PROBLEEMBESCHRIJVING:
Welk deel van de patiënten met een depressie gaat er volgens de tekst hieronder binnen drie maanden sterk op vooruit?

Ik denk echt dat de werkelijkheid veel positiever is dan wordt gedacht. Er wordt altijd weer gekeken naar die kleine groep moeilijk behandelbare patiënten, zoals bijvoorbeeld sommige tbs'ers, maar in de psychiatrie als geheel is de kans op succes van een behandeling minstens even groot als in de rest van de geneeskunde en dat vind ik een belangrijke boodschap, want veel mensen denken: als ik bij de psychiater kom, is het afgelopen, dan ben ik opgegeven, dan ben ik gek. Ik draag al jaren de boodschap uit dat dat onzin is. In het begin werd mij dat niet overal in dank afgenomen. In 1997 zei ik in een interview met Paul Witteman dat zeventig procent van de patiënten met een depressie binnen drie maanden sterk verbetert en dat negen van de tien depressies te behandelen is. Nou nou, dat heb ik geweten, want dat was toen nog vloeken in de kerk, maar ik heb er nooit spijt van gehad. Ach ja, een beetje provoceren past wel bij me, maar de boodschap was serieus.

UITGELEZEN GEGEVENS:

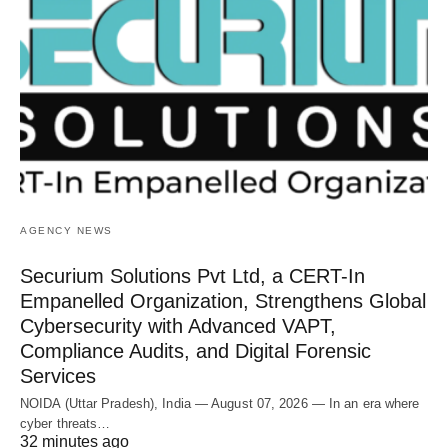
AGENCY NEWS
Securium Solutions Pvt Ltd, a CERT-In
Empanelled Organization, Strengthens Global
Cybersecurity with Advanced VAPT,
Compliance Audits, and Digital Forensic
Services
NOIDA (Uttar Pradesh), India — August 07, 2026 — In an era where
cyber threats…
32 minutes ago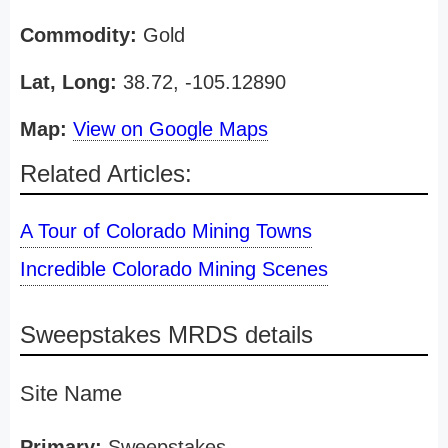
Commodity:
Gold
Lat, Long:
38.72, -105.12890
Map:
View on Google Maps
Related Articles:
A Tour of Colorado Mining Towns
Incredible Colorado Mining Scenes
Sweepstakes MRDS details
Site Name
Primary:
Sweepstakes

ANTWOORD HIERONDER:
Zeventig procent.